S 3.59 Training on the secure use of WLAN

Initiation responsibility: Head of IT, IT Security Officer

Implementation responsibility: IT Security Officer, Head of IT, Administrator

When operating WLAN components, it is necessary to have a wide range of knowledge of the basic methods of operation and of special technical versions, but also of a number of security aspects. For this reason, it is absolutely essential to inform those responsible for the IT as well as the IT Security Management of the basic WLAN principles.

Training administrators

The administrators who operate WLAN components should possess practical knowledge as well as theoretical knowledge. WLAN training courses for administrators should address the following subjects, amongst other things:

• Overview of security aspects for WLANs
  • typical threats
  • SSID, modes of operation, connection establishment, address filtration, prevention of spoofing, MAC address filtration
• Selection of appropriate security mechanisms, authentication, and securing communications
  • WEP, WPA, WPA2, IEEE 802.11i, IEEE 802.1X
  • key management in TKIP, CCMP, etc.
  • authentication mechanisms in the WLAN, for example EAP, RADIUS
  • detecting WLANs
• Security safeguards for WLAN operation
  • security-relevant Bluetooth configuration parameters
  • system management
  • network analysis programs and wireless intrusion detection systems
  • VPNs for WLANs, IPSec, DHCP
  • interaction of WLANs with security gateways
  • securing WLAN components against unauthorised access

Training users

The users of WLAN components, especially of WLAN clients, must be trained as well.
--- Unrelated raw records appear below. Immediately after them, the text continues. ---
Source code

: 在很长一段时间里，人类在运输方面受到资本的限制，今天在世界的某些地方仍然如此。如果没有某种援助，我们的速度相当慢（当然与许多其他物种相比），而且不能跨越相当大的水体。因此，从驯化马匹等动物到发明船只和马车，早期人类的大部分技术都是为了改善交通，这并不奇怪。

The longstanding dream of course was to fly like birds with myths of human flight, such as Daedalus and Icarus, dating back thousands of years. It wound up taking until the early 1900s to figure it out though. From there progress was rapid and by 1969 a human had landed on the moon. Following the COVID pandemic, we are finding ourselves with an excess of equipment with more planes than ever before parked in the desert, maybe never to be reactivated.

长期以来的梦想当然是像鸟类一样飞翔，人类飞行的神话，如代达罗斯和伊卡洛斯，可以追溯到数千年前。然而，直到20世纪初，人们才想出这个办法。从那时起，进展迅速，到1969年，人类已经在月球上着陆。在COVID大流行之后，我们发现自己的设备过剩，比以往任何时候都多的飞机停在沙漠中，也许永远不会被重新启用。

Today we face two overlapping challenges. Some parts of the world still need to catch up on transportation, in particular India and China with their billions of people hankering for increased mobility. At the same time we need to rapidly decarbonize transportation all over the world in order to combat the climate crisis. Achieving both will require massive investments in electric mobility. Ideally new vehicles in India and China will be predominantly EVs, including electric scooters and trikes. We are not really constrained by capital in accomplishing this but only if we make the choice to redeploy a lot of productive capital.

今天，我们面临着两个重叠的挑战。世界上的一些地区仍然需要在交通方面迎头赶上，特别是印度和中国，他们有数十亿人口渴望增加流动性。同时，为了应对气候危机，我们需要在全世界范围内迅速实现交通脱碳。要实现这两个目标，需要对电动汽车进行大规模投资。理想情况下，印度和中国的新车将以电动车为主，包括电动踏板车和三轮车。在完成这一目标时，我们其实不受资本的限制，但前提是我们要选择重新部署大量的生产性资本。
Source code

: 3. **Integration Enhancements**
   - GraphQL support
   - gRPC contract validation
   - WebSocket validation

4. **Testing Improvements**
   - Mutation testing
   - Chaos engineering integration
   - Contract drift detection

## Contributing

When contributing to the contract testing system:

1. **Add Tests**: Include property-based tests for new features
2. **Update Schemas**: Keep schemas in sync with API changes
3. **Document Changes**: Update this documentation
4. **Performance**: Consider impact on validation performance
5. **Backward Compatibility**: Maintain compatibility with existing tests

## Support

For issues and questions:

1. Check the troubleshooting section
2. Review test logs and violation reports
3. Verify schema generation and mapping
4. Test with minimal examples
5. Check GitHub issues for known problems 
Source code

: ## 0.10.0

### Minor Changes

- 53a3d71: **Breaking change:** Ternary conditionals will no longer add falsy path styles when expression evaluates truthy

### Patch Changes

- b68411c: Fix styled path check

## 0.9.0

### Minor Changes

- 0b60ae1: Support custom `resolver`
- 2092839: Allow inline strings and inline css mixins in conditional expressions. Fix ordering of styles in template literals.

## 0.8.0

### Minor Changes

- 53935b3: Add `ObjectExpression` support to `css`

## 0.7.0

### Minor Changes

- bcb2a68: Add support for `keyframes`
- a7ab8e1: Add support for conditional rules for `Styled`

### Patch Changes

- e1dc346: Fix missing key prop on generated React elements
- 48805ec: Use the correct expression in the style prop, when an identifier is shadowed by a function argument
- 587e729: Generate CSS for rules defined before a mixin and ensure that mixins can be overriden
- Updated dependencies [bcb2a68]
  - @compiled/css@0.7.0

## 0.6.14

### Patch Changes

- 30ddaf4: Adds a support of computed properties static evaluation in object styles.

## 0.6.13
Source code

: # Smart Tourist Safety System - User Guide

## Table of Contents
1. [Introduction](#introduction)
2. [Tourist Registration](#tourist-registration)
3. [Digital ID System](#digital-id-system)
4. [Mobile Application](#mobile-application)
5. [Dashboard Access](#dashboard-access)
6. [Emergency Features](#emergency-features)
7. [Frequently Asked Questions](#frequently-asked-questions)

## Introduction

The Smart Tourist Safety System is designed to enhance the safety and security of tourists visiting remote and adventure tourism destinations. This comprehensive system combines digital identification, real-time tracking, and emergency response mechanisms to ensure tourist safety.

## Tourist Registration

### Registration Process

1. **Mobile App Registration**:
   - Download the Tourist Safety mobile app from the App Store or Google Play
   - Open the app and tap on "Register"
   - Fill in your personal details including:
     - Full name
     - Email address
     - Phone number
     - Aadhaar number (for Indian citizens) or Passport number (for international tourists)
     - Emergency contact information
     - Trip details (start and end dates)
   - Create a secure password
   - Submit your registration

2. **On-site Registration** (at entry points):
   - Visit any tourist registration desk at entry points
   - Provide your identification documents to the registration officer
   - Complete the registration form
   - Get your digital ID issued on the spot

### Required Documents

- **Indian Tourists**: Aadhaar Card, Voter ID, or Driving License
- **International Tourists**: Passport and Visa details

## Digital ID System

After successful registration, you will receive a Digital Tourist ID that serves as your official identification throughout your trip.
During training, the users should become familiar with the method of operation and secure operation of the WLAN components. The meanings of the security settings and why they are important must be explained in detail to the users. In addition, they need to be informed of the threats resulting as a consequence of bypassing or disabling these security settings for the sake of convenience or to reduce the number of annoying warning messages. By raising the users' awareness of specific threats, it is possible to achieve proper operation of the WLAN components and security settings.

Training plant security and gatekeepers

Due to the existence of wardriving attacks, the plant security and the gatekeepers should also be sensitised to the risks. The plant security should make sure that no strangers are lingering around the company premises for a long time with a notebook and possibly even a WLAN antenna. Security management must be informed whenever suspicious persons are noticed.

The contents of the training programme must always be adapted according to the corresponding operational scenarios. Training programmes using web-based, interactive programmes in the intranet could also be used for this purpose. In addition to receiving training on WLAN security mechanisms, the employees should also be given a copy of the WLAN security policy of the organisation.

Review questions:

• Has the awareness of the employees and the plant security/gatekeepers for wardriving attacks been raised?